Animals synthesize visual, acoustic, chemical, tactile and social information as they navigate their environment. The central nervous system integrates these stimuli with internal information and past experience in order to guide adaptive behavioral decisions (i.e. approach or avoidance of a salient stimulus). Stimulus processing depends on the state of local and distributed brain networks (Fontanini & Katz 2008). The network state is the emergent structure of ongoing activity in the brain: the response properties of one neural element (e.g. a single neuron, assembly of neurons or a brain region) is affected by the modulatory activity of the network it is embedded in (Bressler & McIntosh 2007). Neural context (i.e. network state) is a determinative factor in sensory processing, influencing not only the perception of stimuli but also behavioral decision-making (Goodson & Kabelik 2009). Across vertebrates, social behavior is linked to a core network of brain regions called the social decision making network (SDMN). The SDMN is comprised of 11 brain regions, many of which are bidirectionally connected to one another and are sensitive to sex steroid hormones (SSH). They have been linked to a large variety of social and sexual behaviors across vertebrates (O'Connell & Hofmann 2012; Crews 2003; Goodson 2005). My overarching hypothesis is that neural context in the SDM network represents an animals internal computing framework for interpreting external social information and that SSHs preconfigure the neural context of the network. Consistent with this hypothesis, I expect that ongoing neural activity will be influenced by SSHs and that this neuromodulatory patterning will be correlated to the neural responses evoked by social interaction. As a general approach I will exploit the different time courses of two neural activity measures, cytochrome oxidase (COX) and egr-1, within the same animals to measure ongoing neural activity and also activity evoked by social interactions.

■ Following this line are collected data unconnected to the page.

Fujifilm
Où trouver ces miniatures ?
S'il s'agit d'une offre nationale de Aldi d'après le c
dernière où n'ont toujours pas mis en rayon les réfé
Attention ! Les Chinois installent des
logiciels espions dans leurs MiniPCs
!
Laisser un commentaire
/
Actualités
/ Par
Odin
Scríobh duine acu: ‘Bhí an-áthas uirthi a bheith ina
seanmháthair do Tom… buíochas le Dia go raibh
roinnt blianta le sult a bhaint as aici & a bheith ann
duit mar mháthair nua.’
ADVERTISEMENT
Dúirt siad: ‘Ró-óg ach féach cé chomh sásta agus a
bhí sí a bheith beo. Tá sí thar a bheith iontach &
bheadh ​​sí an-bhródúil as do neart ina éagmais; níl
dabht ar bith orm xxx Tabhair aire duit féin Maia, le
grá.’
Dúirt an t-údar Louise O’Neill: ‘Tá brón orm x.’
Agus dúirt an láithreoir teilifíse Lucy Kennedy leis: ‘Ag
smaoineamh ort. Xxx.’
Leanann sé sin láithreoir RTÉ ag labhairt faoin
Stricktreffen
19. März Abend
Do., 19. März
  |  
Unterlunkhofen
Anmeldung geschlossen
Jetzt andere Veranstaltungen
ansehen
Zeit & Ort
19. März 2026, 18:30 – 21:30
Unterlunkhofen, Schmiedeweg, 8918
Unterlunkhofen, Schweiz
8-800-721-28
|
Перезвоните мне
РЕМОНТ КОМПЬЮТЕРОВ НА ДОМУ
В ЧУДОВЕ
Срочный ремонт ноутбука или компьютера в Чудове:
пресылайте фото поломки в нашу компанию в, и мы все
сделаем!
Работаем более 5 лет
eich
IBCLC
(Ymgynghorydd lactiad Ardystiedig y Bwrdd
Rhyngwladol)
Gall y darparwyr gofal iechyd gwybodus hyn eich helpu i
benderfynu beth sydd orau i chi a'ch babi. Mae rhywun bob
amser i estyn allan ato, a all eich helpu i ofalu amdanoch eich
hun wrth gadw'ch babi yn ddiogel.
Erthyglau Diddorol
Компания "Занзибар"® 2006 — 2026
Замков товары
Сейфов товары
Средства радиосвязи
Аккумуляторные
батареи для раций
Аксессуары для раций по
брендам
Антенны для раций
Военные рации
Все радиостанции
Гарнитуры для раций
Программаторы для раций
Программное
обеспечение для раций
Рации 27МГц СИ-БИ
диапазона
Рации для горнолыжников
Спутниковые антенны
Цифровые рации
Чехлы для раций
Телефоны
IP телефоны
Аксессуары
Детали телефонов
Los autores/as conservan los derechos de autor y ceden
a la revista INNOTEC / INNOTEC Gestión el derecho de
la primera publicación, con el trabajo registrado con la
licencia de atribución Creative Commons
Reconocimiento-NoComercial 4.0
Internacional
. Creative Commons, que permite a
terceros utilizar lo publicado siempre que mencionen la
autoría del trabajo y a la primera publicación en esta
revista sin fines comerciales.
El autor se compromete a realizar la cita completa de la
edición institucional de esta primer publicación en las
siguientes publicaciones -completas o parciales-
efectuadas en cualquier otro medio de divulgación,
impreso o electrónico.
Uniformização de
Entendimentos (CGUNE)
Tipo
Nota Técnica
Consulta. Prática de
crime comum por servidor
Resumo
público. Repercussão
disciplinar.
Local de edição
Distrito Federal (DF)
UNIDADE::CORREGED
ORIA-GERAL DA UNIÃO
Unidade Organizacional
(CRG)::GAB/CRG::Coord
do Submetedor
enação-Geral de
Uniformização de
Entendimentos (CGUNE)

These two measures combine to make a powerful experimental approach. Cytochrome oxidase is the final electron acceptor in the mitochonrdial electron transport chain and is thus an integral component in producing ATP, the main source of energy for nerve cells (Wong-Riley 1989). Wong-Riley (1979) introduced a histochemical procedure for measuring cytochrome oxidase and it has subsuqently been linked to neural activity in humans, rodents and lizards (Valla et al. 2001; Gonzalez-Lima & Garrosa 1991; Sakata et al. 2000). Egr-1 is a transcription factor that is activated in nerve cells in response to many different social stimuli and is part of a gene family called immediate early genes, which together regulate many of the neuronal responses to synaptic signals (Hofmann 2010). Egr-1 can be measured using radioactive in situ hybridization, a method which is compatible with COX histochemistry, such that the two can be done on adjacent sections of the same animal. COX is a longer term measure which changes over the course of days to weeks as an integrated measure of metabolic capacity of a particular brain area. Egr-1 on the other hand is activated within minuites to an hour after a stimulus and is therefore a short term marker of activity. To better understand the differences one can use the analogy of a mucsel like a bicep. If someone were to work out over many days the bicep would get larger, and one could create a model relating the amount of training to the size of the bicep as well as the bicep’s capacity to lift weight. However if you wanted to know how much the bicep was used in a specific exercise you would need to use a more real-time measurment of the muscel flexure. The first measure, the size of the bicep, is analogous to the measurement of cytochrome oxidase since it tells you the metabolic capacity of particular brain area but not the extent of its activity in any particular task. The second measure, muscel flexure, is analogous to the meausrment of egr-1 since it tells you more about the acitivy of a brain area in reponse to a specific stimulus (analogy parafrased from Gonzalez-Lima 1998).
My studies are the first to be done using cytochrome oxidase histochemistry on teleost fish. This report is to validate these methods for use in teleost fish. In order to be a valid histochemical assay the reaction product should be linear with respect to tissue thickness and incubation time, among other considerations (Gonzalez-Lima 1998).